Other studies reveal that the brain can get better at one or the other, depending upon what it's asked to do, but the cost of getting better at one may mean losing something somewhere else.

In college I had a friend who nearly aced the SAT's. As freshmen, we had Calculus & General Chem together. He was pulling C's or worse. The Chem teacher was a 26 year old fresh from finishing his Phd at Oxford, and had never taught or made tests before, and his tests were both hard, and very variable. The Calculus teacher was known as the hardest math prof, but he was good. His tests usually had at least one problem that determined what your IQ was, as opposed to just whether you knew the material. My friend dropped out of Calc, (and picked up an easier teacher next qtr) but hung in the Chem class. The Chemistry department required that at the end of the year the General Chem class had to take the American Chemical Societies standardized test, as a means of judging how the department was doing.
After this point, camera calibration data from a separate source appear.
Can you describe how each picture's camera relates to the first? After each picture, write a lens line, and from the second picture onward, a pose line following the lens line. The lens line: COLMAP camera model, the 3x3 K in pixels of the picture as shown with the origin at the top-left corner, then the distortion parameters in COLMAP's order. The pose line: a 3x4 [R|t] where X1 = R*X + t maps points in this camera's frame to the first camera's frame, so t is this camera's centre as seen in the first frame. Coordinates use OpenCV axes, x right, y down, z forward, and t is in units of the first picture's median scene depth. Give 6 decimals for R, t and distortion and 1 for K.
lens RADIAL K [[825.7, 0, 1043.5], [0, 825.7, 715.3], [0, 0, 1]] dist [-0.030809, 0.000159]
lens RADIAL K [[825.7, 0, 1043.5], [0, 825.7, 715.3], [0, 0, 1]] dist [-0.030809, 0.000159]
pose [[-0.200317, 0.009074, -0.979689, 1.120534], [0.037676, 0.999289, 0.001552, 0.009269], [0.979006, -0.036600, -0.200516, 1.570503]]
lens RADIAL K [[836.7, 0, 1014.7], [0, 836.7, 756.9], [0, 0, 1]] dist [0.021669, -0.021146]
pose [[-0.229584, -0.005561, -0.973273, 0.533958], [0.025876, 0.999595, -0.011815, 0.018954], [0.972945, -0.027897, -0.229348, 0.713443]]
The new prof was worried (he had had lots of premed students bitching to the department chair all year long) so to encourage us all, he said the grade for the last qtr of the class would be the better of the grade in the class, or the score on the ACS test. My friend who had two C's from the previous qtrs pulled a high 90's percentile on the standardized test. The prof tried to flunk him for cheating. I and several others went and had a chat with him (it helped that I got the freshmen Chem award) and he finally relented. The test styles were totally different, but the prof could not believe that his metric, and the ACS metric could yield such different results.

My 2'nd year, I took what was called Principles of Physics (a year long Calc based physics for Physics and Engineering majors). The school also offered a year long non-Calc based physics which biology & chem majors (premed usually) took. Everyone in Principles looked down their superior noses at the others of course. My prof was hard, but very good, the other prof was considered easier. Our tests were heavily into the math and problem solving. Their tests were True/False or multiple choice, very little problem solving. In the 3rd quarter, for midterms, our prof gave us their midterm. The results were a bit shocking. He had thought our class would easily outscore their class. Not the case. It turned out that we were focused on problem solving and math manipulation, not conceptual thinking. They lacked the math to handle our problem solving, so instead focused on conceptual understanding of physics. Of course, they would have all flunked our normal test, so there was some conciliation in that, but it was a valuable lesson to learn. Our prof was kind of pissed too. Oh well.